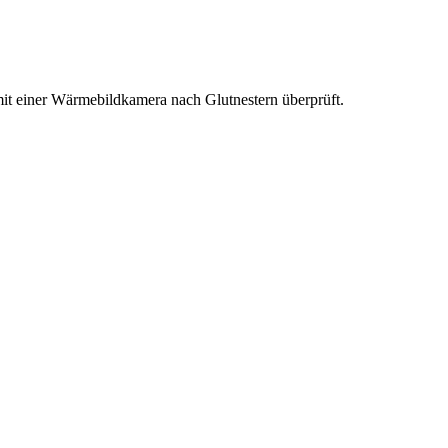
it einer Wärmebildkamera nach Glutnestern überprüft.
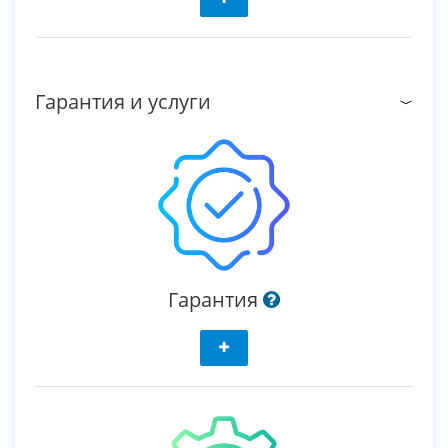
Гарантия и услуги
Гарантия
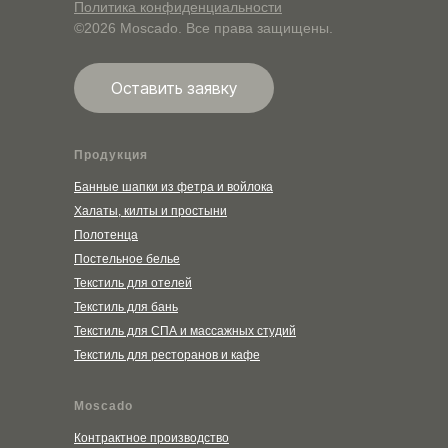
Политика конфиденциальности
©2026 Moscado. Все права защищены.
Оставить заявку
Продукция
Банные шапки из фетра и войлока
Халаты, килты и простыни
Полотенца
Постельное белье
Текстиль для отелей
Текстиль для бань
Текстиль для СПА и массажных студий
Текстиль для ресторанов и кафе
Moscado
Контрактное производство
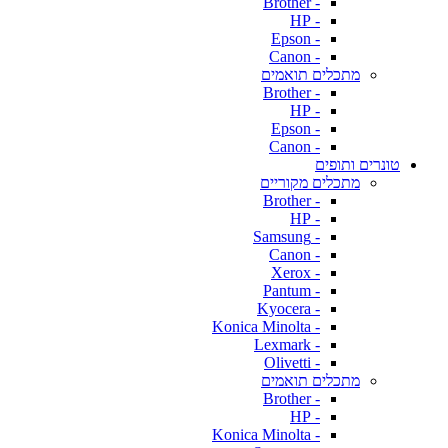
- Brother
- HP
- Epson
- Canon
מתכלים תואמים
- Brother
- HP
- Epson
- Canon
טונרים ותופים
מתכלים מקוריים
- Brother
- HP
- Samsung
- Canon
- Xerox
- Pantum
- Kyocera
- Konica Minolta
- Lexmark
- Olivetti
מתכלים תואמים
- Brother
- HP
- Konica Minolta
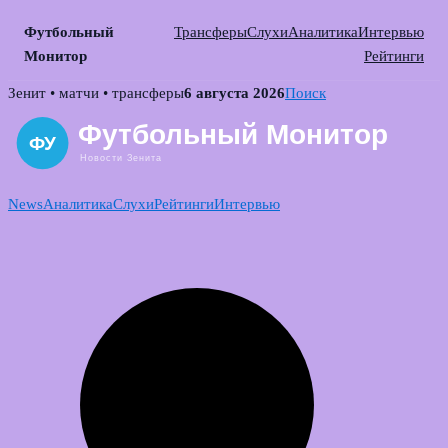
Футбольный
Трансферы
Слухи
Аналитика
Интервью
Монитор
Рейтинги
Skip
Зенит • матчи • трансферы
6 августа 2026
Поиск
to
content
News
Аналитика
Слухи
Рейтинги
Интервью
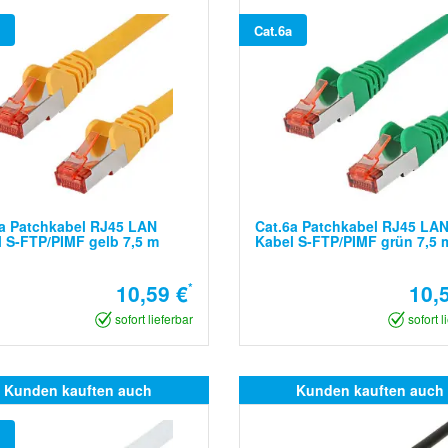
Cat.6a
a Patchkabel RJ45 LAN
Cat.6a Patchkabel RJ45 LA
 S-FTP/PIMF gelb 7,5 m
Kabel S-FTP/PIMF grün 7,5 
10,59 €
*
10,
sofort lieferbar
sofort l
Kunden kauften auch
Kunden kauften auch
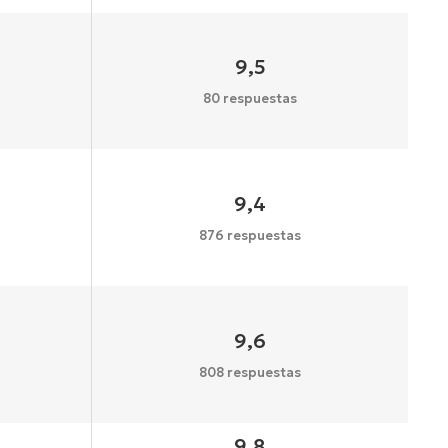
9,5
80 respuestas
9,4
876 respuestas
9,6
808 respuestas
9,8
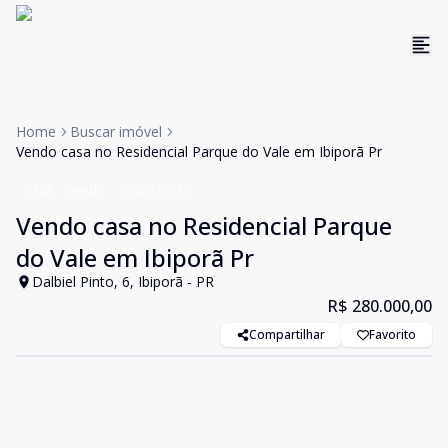
Home
Buscar imóvel
Vendo casa no Residencial Parque do Vale em Ibiporã Pr
Casa
Venda
Cód:
170106
Vendo casa no Residencial Parque
do Vale em Ibiporã Pr
Dalbiel Pinto, 6, Ibiporã - PR
R$ 280.000,00
Compartilhar
Favorito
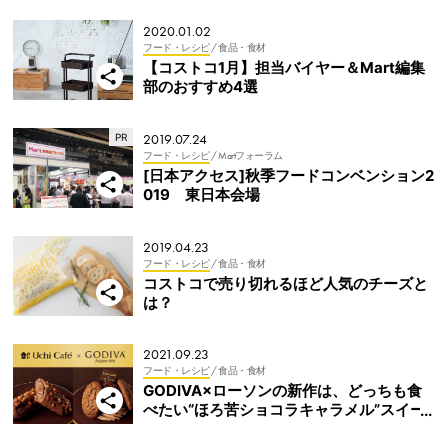
2020.01.02
フード・レシピ
/ 食品・食材
【コストコ1月】担当バイヤー＆Mart編集
部のおすすめ4選
2019.07.24
フード・レシピ
/ Martフォーラム
[日本アクセス]秋季フードコンベンション2
019 東日本会場
2019.04.23
フード・レシピ
/ 食品・食材
コストコで売り切れるほど人気のチーズと
は？
2021.09.23
フード・レシピ
/ 食品・食材
GODIVA×ローソンの新作は、どっちも食
べたい“ほろ苦ショコラキャラメル”スイー
ツ2種！【Writer’s Pick】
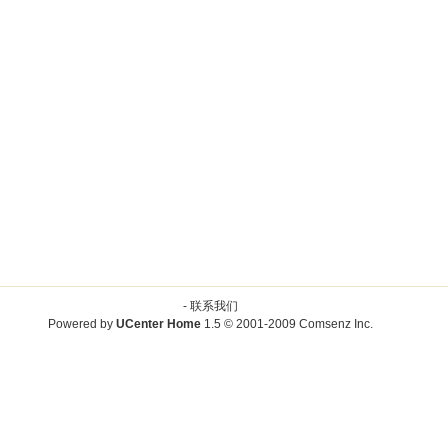
-
联系我们
Powered by
UCenter Home
1.5
© 2001-2009
Comsenz Inc.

◆ ◆ ◆ ◆ ◆

- _Your assignment_
Lines in the listing above that contain the word "Residencial" must be copied; leave out the rest.

- _Result of the exercise_
Vendo casa no Residencial Parque do Vale em Ibiporã Pr
Vendo casa no Residencial Parque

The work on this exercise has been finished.